Extracted material:

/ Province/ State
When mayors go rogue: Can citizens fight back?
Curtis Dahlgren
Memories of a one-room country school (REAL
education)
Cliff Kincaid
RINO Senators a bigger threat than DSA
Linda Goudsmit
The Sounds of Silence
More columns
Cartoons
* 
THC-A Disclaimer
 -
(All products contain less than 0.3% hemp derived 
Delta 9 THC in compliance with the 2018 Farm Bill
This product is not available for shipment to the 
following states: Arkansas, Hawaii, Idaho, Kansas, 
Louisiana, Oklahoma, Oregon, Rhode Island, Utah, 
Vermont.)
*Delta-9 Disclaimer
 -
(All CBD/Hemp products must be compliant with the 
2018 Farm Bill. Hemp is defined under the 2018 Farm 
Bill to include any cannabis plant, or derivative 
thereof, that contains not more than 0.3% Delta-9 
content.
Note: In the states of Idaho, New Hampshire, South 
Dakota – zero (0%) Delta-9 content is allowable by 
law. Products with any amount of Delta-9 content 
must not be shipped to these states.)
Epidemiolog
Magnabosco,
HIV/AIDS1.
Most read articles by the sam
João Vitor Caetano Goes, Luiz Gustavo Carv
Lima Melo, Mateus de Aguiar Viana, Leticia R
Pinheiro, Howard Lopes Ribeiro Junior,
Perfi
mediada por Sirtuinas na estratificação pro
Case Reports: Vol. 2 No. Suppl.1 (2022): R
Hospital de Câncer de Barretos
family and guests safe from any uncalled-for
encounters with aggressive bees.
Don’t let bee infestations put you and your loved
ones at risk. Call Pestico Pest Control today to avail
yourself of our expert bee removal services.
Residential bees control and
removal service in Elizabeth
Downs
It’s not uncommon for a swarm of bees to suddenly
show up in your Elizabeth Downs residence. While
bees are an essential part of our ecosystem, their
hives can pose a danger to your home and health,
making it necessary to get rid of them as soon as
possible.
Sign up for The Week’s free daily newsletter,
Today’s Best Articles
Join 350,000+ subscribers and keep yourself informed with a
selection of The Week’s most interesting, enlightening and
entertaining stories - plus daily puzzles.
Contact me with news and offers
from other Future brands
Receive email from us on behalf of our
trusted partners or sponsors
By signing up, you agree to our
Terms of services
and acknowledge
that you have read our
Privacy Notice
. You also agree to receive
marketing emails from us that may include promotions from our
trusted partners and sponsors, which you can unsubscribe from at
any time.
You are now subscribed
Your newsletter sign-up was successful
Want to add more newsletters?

Your objective: Convert every line of the listing above into a JSON array of strings, one string per line, omitting blank lines.

Result of this exercise:
[
  "/ Province/ State",
  "When mayors go rogue: Can citizens fight back?",
  "Curtis Dahlgren",
  "Memories of a one-room country school (REAL",
  "education)",
  "Cliff Kincaid",
  "RINO Senators a bigger threat than DSA",
  "Linda Goudsmit",
  "The Sounds of Silence",
  "More columns",
  "Cartoons",
  "* ",
  "THC-A Disclaimer",
  " -",
  "(All products contain less than 0.3% hemp derived ",
  "Delta 9 THC in compliance with the 2018 Farm Bill",
  "This product is not available for shipment to the ",
  "following states: Arkansas, Hawaii, Idaho, Kansas, ",
  "Louisiana, Oklahoma, Oregon, Rhode Island, Utah, ",
  "Vermont.)",
  "*Delta-9 Disclaimer",
  " -",
  "(All CBD/Hemp products must be compliant with the ",
  "2018 Farm Bill. Hemp is defined under the 2018 Farm ",
  "Bill to include any cannabis plant, or derivative ",
  "thereof, that contains not more than 0.3% Delta-9 ",
  "content.",
  "Note: In the states of Idaho, New Hampshire, South ",
  "Dakota – zero (0%) Delta-9 content is allowable by ",
  "law. Products with any amount of Delta-9 content ",
  "must not be shipped to these states.)",
  "Epidemiolog",
  "Magnabosco,",
  "HIV/AIDS1.",
  "Most read articles by the sam",
  "João Vitor Caetano Goes, Luiz Gustavo Carv",
  "Lima Melo, Mateus de Aguiar Viana, Leticia R",
  "Pinheiro, Howard Lopes Ribeiro Junior,",
  "Perfi",
  "mediada por Sirtuinas na estratificação pro",
  "Case Reports: Vol. 2 No. Suppl.1 (2022): R",
  "Hospital de Câncer de Barretos",
  "family and guests safe from any uncalled-for",
  "encounters with aggressive bees.",
  "Don’t let bee infestations put you and your loved",
  "ones at risk. Call Pestico Pest Control today to avail",
  "yourself of our expert bee removal services.",
  "Residential bees control and",
  "removal service in Elizabeth",
  "Downs",
  "It’s not uncommon for a swarm of bees to suddenly",
  "show up in your Elizabeth Downs residence. While",
  "bees are an essential part of our ecosystem, their",
  "hives can pose a danger to your home and health,",
  "making it necessary to get rid of them as soon as",
  "possible.",
  "Sign up for The Week’s free daily newsletter,",
  "Today’s Best Articles",
  "Join 350,000+ subscribers and keep yourself informed with a",
  "selection of The Week’s most interesting, enlightening and",
  "entertaining stories - plus daily puzzles.",
  "Contact me with news and offers",
  "from other Future brands",
  "Receive email from us on behalf of our",
  "trusted partners or sponsors",
  "By signing up, you agree to our",
  "Terms of services",
  "and acknowledge",
  "that you have read our",
  "Privacy Notice",
  ". You also agree to receive",
  "marketing emails from us that may include promotions from our",
  "trusted partners and sponsors, which you can unsubscribe from at",
  "any time.",
  "You are now subscribed",
  "Your newsletter sign-up was successful",
  "Want to add more newsletters?"
]